Problems with Circle Line driverless system

There are some flaws in the current driverless train system of the Circle Line.

I have encountered two situations similar to Mr Ronnie Neo Soon Heng's ("Improve train door safety"; last Thursday), where the train door suddenly closed in less than 10 seconds - on Oct 8 last year and March 3 this year - despite a huge crowd still alighting from the train.

Safety features were not working on those two occasions ("Train door safety: SMRT replies"; yesterday).

The train doors did not reopen upon hitting something, and did not close with less force when the gap became narrower.
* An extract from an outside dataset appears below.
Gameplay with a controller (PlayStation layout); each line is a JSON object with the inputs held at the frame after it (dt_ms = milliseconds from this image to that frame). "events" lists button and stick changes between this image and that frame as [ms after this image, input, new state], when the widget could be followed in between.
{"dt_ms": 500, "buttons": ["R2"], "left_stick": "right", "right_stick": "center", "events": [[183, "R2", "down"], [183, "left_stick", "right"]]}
As a result, many passengers were badly hit by the doors on both occasions.

The train schedule should take the size of the crowd that needs to board and alight at each station into consideration, and not attempt to cut short the train dwell time at each station in order to catch up with the planned schedule.

This is especially so whenever there is a breakdown or delay earlier in the day, causing the crowd at most stations to grow.

But instead of allocating more time at each station, the driverless system seems to be shortening the time a train stops at each station in order to catch up with the delayed schedule.

This actually makes the situation worse because many passengers are not given sufficient time to alight and are forced to alight at the next station and take the opposite train back, adding more delay to their journeys.

Likewise, many of the boarding passengers in the queue would not have a chance to board the train despite there being empty space vacated by alighting passengers.